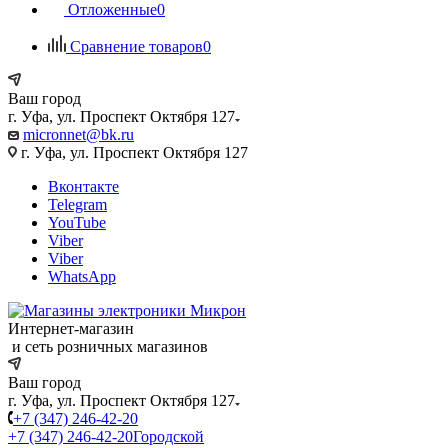
Отложенные
0
Сравнение товаров
0
Ваш город
г. Уфа, ул. Проспект Октября 127
micronnet@bk.ru
г. Уфа, ул. Проспект Октября 127
Вконтакте
Telegram
YouTube
Viber
Viber
WhatsApp
Интернет-магазин
и сеть розничных магазинов
Ваш город
г. Уфа, ул. Проспект Октября 127
+7 (347) 246-42-20
+7 (347) 246-42-20
Городской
-- -- --
ASSIGNMENT — Update the items above by replacing "Ваш город" with "Выбрать город" everywhere it occurs, keeping all other text unchanged, and leave the pictures out of your answer.

FINISHED TASK —
Отложенные
0
Сравнение товаров
0
Выбрать город
г. Уфа, ул. Проспект Октября 127
micronnet@bk.ru
г. Уфа, ул. Проспект Октября 127
Вконтакте
Telegram
YouTube
Viber
Viber
WhatsApp
Интернет-магазин
и сеть розничных магазинов
Выбрать город
г. Уфа, ул. Проспект Октября 127
+7 (347) 246-42-20
+7 (347) 246-42-20
Городской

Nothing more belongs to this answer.